2. Harta benda yang diwakafkan tetap utuh terpelihara dan tidak akan berpindah tangan
karena prinsipnya yang tidak boleh ditasarrufkan- (dijual, dihibahkan, atau diwariskan).
3. Manfaat barang atau benda yang diwakafkan akan terus dirasakan oleh orang banyak,
bahkan lintas generasi.
4. Setiap saat wakaf menebarkan kebaikan dan meringankan beban orang-orang yang
membutuhkan bantuan seperti fakir miskin, anak yatim, janda, orang yang tidak punya
pekerjaan, para pejuang di jalan Allah, pengajar, penuntut ilmu, dan lain sebagainya.

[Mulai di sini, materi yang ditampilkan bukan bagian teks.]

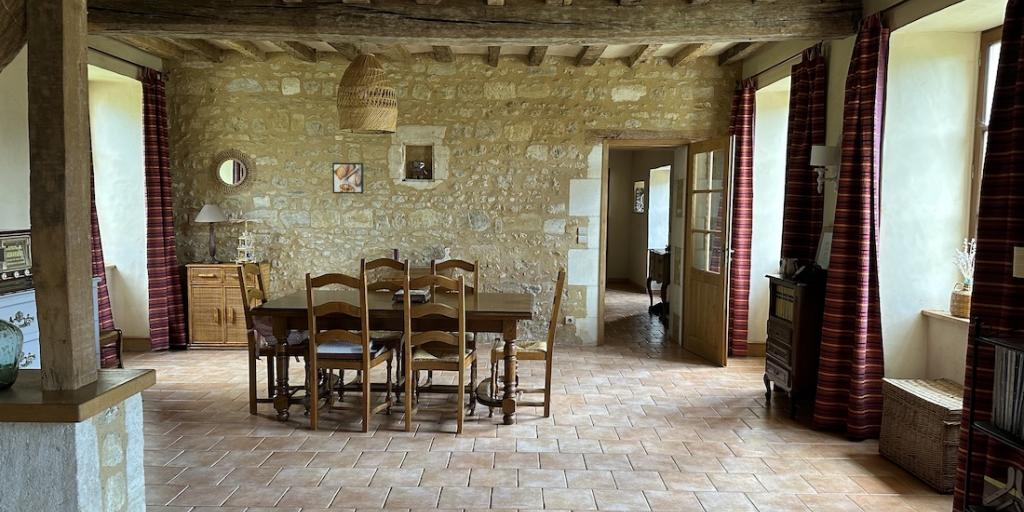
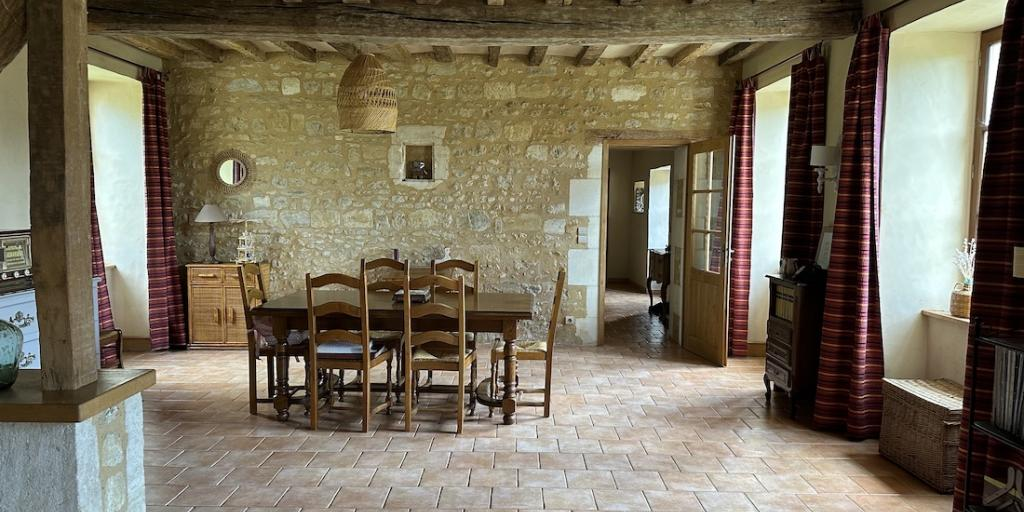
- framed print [331,162,365,195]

3. 5. Wakaf akan terus memajukan dakwah, menghidupkan lembaga sosial keagamaan,
mengembangkan potensi umat, menyejahterakan umat, memberantas kebodohan,
memutus mata rantai kemiskinan, mengikis kesenjangan sosial.
6. Balasannya surga.
7. Pahalanya akan dilipatgandakan hingga 700 kali lipat.
Tidak ada hal yang paling berharga ketika jiwa sudah mati selain pahala yang akan
mengantarkan jiwa itu pada kedamaian. Dengan mewakafkan harta benda, maka kita tengah
menanam benih pahala dan ketika sudah berbuah kita bisa memetik hasilnya.
Siapakah manusia yang paling berbahagia? Manusia yang berhenti nafasnya, namun tidak
berhenti pahalanya.
Jika kita tidak mampu berwakaf, maka jadilah orang yang selalu bersyukur dengan bersedekah
dari hal yang terkecil dahulu, karena tak menutup kemungkinan sedekah yang kita lakukan bisa
bernilai pahala dan akan terus mengalir hingga kita tutup usia.